- WORK TO BE COMPLETED: In the data, extract each line that holds the string "vase".

--- RECORDS PROVIDED ---

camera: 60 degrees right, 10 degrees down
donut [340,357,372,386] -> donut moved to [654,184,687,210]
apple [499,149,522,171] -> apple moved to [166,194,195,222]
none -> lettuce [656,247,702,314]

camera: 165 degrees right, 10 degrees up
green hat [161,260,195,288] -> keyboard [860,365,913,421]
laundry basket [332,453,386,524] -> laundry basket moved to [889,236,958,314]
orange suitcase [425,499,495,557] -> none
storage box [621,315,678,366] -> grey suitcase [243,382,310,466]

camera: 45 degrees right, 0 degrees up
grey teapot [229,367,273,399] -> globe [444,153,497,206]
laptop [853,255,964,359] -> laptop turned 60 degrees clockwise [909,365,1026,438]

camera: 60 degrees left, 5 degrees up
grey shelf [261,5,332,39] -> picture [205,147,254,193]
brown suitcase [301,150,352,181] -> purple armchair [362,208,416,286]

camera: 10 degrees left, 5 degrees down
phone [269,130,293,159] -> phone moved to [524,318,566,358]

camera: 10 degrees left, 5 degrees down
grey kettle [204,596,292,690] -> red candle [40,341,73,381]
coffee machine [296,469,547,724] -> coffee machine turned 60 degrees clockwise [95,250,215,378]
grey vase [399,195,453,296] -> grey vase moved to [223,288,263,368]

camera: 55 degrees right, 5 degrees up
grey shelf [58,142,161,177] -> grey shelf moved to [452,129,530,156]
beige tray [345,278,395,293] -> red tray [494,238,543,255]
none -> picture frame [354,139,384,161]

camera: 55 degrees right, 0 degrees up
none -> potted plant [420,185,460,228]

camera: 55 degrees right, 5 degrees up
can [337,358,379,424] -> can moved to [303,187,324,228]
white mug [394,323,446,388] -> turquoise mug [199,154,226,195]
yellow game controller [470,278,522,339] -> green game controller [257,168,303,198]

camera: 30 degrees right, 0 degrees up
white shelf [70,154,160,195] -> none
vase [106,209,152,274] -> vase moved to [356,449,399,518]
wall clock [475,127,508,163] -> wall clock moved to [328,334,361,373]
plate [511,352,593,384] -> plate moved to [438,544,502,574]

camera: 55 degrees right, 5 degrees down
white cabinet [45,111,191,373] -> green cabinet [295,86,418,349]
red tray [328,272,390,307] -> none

---

- THE COMPLETED TASK:
grey vase [399,195,453,296] -> grey vase moved to [223,288,263,368]
vase [106,209,152,274] -> vase moved to [356,449,399,518]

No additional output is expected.